"WorldBrain" pour les uns, "Hypercortex" pour les autres, la question de la possibilité d’une entité subsumant l’ensemble des connaissances humaines et dépassant en complexité notre propre cerveau, cette idée a traversé l’histoire des idées de la seconde moitié du XXème siècle (de Vannevar Bush à Ted Nelson : voir les thèses d’Alexandre Serres ou de votre serviteur). A l’heure actuelle, le retour du syndrôme Big Brother, l’avènement du web en tant qu’architecture rhizomatique et non plus simplement hypertextuelle, la concentration des acteurs en la matière et les ambitions affichées de certains, le réussite des modèles collaboratifs, l’avènement de l’informatique nomade, la bascule des pratiques informationnelles vers un "tout-en-ligne" (dérive des continents informationnels), cet ensemble de paramètres et quelques autres que j’oublie conduisent à poser la question sous un angle "nouveau" : le web est-il un super-cerveau ? Pour reprendre les termes de Kevin Kelly dans Wired :
- "This planet-sized computer is comparable in complexity to a human
brain. Both the brain and the Web have hundreds of billions of neurons
(or Web pages). Each biological neuron sprouts synaptic links to
thousands of other neurons, while each Web page branches into dozens of
hyperlinks. That adds up to a trillion "synapses" between the static
pages on the Web. The human brain has about 100 times that number – but
brains are not doubling in size every few years. The Machine is."
Juste un autre extrait pour vous donner envie de lire l’original :
- "What happens when the data flow is asymmetrical – but in favor of
creators? What happens when everyone is uploading far more than they
download? If everyone is busy making, altering, mixing, and mashing,
who will have time to sit back and veg out? Who will be a consumer? No one. And that’s just fine." - toujours pas convaincu ?
- "Think of the 100 billion times per day humans click on a Web page as a way of teaching the Machine what we think is important."

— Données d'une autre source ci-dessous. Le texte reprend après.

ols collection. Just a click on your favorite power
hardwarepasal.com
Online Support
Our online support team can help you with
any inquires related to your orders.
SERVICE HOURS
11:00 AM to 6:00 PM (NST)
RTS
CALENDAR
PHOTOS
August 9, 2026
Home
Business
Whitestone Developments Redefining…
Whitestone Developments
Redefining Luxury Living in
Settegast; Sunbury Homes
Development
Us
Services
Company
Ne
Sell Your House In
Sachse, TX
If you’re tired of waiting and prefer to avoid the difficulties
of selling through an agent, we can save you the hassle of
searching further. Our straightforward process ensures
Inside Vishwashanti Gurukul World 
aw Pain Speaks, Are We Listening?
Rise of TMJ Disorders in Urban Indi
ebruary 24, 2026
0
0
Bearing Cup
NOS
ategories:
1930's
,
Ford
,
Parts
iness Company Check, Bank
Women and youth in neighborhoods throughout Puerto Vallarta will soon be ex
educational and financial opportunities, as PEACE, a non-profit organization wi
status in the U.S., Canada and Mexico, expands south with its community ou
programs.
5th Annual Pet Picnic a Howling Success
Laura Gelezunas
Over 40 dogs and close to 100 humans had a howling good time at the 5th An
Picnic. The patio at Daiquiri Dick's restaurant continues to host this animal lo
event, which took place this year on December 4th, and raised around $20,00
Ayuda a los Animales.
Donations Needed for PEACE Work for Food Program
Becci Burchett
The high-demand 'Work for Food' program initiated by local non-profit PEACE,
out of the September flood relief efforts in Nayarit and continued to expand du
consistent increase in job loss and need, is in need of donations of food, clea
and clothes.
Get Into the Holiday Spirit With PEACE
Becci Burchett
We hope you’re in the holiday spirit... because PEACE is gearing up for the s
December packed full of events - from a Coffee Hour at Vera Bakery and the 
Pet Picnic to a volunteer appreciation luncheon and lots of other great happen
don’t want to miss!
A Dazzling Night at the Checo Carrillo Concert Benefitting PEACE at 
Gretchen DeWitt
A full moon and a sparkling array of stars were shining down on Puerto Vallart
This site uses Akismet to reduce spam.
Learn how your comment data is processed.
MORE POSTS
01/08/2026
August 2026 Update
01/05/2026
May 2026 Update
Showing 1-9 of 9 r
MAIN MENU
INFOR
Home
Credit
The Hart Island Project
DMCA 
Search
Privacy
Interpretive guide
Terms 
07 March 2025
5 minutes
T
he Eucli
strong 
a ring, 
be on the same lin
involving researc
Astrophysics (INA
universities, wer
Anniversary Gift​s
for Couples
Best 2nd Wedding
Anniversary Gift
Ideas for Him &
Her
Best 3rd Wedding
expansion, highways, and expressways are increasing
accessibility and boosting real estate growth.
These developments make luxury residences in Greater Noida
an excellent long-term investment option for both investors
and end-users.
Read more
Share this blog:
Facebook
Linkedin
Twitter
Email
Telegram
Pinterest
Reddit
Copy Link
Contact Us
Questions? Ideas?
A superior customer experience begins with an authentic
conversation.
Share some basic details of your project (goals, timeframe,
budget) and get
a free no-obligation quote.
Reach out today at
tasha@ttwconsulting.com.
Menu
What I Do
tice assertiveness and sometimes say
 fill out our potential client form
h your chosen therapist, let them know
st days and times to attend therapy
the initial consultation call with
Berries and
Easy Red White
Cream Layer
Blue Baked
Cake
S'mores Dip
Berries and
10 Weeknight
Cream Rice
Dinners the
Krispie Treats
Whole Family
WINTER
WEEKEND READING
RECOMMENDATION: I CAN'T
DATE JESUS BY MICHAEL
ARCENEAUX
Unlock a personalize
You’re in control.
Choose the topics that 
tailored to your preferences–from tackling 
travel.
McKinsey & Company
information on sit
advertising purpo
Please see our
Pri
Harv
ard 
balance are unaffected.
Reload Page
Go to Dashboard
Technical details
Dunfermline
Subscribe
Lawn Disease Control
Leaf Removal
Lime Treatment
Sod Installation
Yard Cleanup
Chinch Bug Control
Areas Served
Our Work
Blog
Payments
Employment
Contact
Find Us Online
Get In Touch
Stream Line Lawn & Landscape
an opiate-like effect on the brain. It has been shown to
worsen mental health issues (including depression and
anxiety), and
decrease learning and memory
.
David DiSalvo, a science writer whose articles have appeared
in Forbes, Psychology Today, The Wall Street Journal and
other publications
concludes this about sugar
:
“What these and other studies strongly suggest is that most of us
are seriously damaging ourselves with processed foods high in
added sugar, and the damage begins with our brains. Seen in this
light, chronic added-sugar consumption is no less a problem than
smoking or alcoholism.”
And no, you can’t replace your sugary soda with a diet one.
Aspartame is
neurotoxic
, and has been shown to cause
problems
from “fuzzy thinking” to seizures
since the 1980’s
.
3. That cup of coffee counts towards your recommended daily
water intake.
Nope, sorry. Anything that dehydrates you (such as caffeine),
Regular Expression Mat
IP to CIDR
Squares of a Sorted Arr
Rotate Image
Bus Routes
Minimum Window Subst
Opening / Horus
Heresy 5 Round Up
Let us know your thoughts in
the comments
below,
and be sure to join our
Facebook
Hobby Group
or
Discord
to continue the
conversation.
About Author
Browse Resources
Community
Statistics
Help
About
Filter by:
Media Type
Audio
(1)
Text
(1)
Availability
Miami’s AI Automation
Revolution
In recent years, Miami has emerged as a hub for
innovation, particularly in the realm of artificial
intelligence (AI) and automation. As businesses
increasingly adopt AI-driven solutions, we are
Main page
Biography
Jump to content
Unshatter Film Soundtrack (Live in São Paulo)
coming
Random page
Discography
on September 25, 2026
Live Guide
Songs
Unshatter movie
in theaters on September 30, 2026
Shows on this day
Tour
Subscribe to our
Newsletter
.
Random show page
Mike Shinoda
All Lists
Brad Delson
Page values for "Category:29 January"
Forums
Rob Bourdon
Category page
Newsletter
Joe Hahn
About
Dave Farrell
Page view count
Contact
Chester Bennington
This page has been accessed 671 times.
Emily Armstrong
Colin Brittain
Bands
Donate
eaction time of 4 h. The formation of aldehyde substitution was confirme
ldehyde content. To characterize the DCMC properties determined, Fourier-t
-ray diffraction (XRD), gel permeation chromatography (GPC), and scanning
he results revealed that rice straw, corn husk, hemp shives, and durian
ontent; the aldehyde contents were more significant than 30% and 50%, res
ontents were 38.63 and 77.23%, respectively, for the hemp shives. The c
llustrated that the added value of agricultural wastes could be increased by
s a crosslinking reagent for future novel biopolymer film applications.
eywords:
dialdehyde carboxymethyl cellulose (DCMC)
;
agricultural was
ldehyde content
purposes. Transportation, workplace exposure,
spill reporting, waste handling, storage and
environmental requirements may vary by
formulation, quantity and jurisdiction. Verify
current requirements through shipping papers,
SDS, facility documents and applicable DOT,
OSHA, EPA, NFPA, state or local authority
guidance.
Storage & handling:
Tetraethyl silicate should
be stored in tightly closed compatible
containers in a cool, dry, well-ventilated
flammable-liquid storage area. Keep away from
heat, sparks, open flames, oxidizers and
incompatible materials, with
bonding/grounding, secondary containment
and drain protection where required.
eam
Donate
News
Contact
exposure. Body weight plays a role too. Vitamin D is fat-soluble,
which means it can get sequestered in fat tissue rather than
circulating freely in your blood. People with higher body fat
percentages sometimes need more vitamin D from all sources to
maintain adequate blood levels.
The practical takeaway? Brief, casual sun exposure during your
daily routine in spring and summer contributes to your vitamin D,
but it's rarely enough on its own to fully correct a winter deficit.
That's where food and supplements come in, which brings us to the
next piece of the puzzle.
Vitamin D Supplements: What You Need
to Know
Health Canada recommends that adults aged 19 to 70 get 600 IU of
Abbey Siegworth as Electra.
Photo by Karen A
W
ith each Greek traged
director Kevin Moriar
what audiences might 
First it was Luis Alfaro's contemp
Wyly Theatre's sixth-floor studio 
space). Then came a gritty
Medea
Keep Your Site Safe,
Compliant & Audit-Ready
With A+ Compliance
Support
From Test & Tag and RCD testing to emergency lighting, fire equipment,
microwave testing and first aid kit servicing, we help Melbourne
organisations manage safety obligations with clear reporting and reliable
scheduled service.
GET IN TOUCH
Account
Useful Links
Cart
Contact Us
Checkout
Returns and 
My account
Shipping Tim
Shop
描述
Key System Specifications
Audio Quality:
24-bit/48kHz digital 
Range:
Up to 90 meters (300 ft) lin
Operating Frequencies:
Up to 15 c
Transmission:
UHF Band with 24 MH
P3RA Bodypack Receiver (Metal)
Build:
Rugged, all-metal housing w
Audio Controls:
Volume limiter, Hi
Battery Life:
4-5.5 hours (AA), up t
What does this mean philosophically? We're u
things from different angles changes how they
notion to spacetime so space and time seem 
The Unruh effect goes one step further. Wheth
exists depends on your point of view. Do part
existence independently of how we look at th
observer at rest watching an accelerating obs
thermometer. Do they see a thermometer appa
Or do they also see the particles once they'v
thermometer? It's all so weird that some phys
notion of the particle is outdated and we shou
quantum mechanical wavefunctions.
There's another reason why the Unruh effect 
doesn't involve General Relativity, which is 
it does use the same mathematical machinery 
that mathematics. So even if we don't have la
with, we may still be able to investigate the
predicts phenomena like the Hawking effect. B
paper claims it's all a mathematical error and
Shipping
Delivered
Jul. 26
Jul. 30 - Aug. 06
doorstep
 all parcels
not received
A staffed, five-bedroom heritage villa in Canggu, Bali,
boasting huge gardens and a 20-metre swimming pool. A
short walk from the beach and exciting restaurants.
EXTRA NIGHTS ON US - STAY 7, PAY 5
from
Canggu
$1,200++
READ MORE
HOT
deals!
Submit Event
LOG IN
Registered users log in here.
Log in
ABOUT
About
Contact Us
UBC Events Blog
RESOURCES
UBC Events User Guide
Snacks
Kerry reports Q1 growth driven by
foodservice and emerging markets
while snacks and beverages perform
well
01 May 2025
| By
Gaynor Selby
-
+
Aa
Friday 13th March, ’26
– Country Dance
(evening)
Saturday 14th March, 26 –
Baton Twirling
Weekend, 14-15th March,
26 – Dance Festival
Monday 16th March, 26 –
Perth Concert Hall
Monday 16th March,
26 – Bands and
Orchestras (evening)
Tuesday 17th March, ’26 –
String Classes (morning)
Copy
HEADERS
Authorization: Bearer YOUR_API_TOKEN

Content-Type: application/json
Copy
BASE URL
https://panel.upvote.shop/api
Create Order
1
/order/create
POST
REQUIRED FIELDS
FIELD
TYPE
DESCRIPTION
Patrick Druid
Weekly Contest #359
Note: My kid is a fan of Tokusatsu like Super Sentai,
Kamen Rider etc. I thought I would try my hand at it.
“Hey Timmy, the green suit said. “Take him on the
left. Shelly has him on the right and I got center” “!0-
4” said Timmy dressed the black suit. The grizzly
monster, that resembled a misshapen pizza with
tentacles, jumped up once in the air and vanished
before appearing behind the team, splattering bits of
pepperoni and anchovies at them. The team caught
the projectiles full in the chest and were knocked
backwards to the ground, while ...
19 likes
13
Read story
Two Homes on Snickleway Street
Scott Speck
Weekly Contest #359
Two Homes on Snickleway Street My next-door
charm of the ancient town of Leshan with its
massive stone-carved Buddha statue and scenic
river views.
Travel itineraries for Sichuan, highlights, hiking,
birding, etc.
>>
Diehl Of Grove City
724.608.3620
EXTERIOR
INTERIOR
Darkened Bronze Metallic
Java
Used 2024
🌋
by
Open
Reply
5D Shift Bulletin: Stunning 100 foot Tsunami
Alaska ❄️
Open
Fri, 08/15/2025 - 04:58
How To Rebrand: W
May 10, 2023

A la lecture de cet article passionnant, JP Basquiast en produit un second en réponse sur le blog d’Automates Intelligents. Là encore, je ne vous livre que la conclusion :
- "Il est donc inutile de faire de
longs développements pour montrer que l’intelligence globale n’existe
pas encore dans le Web, pour la raison principale que celui-ci n’est
pas organisé comme un cerveau biologique. Le Web se borne, et c’est
déjà considérable, à enrichir (augmenter) les intelligences
individuelles et collectives de ceux qui l’utilisent. Cela leur confère
un avantage compétitif considérable par rapport au reste de l’humanité. Ce sera sans doute l’objectif des
futurs moteurs de recherche et d’édition que permettre l’émergence de
patterns de représentation de plus en plus globaux, pouvant
correspondre à l’apparition sur le Web d’une conscience voire d’une
conscience volontaire globale. Sera-ce possible ? Sans doute. Qui en
bénéficiera ? Les utilisateurs de la périphérie ? Des pouvoirs
politiques centraux visant à réguler ou mobiliser les données du Web à
des fins impériales ou impérialistes ? Bien pire ou bien mieux : ne
s’agira-t-il pas d’émergences informationnelles et computationnelles
qui s’imposeront d’elles-mêmes aux hommes connectés au Web et qui
prendront le pouvoir sur eux, comme le prédisent certains auteurs de
science-fiction ?"
Deux articles. Deux points de vue. Une (bonne) dizaine de minutes de lecture. Et on s’endort plus intelligent 🙂
Très intéressant ce post. J’en viens également à me demander si internet ne deviendra pas une entité « consciente » aussi. Dans ce cas, les scénarios comme matrix ou encore irobot ne semblent pas si improbables. A méditer.